Galaxy clusters are the largest objects from the Universe that are held together by gravity. They include hundreds of thousands of galaxies and massive amounts of multi-million-degree gas that shines in X-rays. They also contain massive reservoirs of unseen dark matter as well.

Sci Tech Daily posted some amazing images that portray a system called Abell 2384.

This system is located 1.2 billion light-years from our planet and comprises an overall mass of over 260 trillion times the mass of the Sun, according to the reports released by the online publication mentioned above.

 

Two clusters collided and passed through each other 

In this case, the two galaxy clusters collided and then passed through each other, releasing a flood of hot gas from each cluster that formed an unusual bridge between the two objects.

“The X-ray view from XMM-Newton and Chandra is shown in blue, alongside observations in radio waves performed with the Giant Metrewave Radio Telescope in India (shown in red) and optical data from the Digitized Sky Survey (shown in yellow),” they write.

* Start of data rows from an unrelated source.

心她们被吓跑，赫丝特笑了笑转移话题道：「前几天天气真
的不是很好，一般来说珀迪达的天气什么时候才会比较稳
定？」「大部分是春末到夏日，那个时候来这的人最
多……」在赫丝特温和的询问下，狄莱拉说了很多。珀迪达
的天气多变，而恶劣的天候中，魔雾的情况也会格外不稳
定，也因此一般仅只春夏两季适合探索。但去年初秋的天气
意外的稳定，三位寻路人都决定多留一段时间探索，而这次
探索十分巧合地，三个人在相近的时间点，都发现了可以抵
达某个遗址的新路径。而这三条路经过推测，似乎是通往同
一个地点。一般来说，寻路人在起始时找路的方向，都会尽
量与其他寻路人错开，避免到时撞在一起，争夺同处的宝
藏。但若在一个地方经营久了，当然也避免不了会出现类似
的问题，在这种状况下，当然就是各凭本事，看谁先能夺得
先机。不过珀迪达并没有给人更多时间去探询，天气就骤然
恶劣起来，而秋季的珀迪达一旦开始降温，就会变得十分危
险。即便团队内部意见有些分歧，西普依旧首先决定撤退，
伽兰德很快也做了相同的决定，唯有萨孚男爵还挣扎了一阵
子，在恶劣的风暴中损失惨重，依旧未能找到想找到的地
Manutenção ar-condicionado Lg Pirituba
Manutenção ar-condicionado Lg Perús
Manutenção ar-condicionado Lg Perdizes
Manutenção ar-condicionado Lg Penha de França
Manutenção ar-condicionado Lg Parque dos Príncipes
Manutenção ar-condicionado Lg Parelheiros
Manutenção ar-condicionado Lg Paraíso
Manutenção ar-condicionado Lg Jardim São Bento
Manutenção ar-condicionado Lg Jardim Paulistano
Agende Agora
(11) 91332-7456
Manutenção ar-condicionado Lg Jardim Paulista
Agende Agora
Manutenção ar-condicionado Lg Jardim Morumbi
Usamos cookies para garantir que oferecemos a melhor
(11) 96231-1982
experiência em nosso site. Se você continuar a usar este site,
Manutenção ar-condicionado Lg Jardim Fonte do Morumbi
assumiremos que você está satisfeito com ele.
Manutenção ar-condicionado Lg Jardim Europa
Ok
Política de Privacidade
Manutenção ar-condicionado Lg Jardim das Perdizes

Also another thing worth mentioning is that the new multi-wavelength view is revealing the effect of a jet shooting away from the black hole that’s located in the center of the galaxy on one of the clusters. 

 

The jet mentioned above is reportedly so powerful that it has the ability to bend the shape of the gas bridge – this is pretty impressive considering that the gas bridge has a mass that is equivalent to about six trillion suns!

At the place of the collision where the jet pushes the hot gas in the bridge, experts have discovered evidence that there’s a shock front which is similar to a sonic boom coming from a supersonic aircraft – this can keep the gas hot and it also prevent it from cooling to form new stars.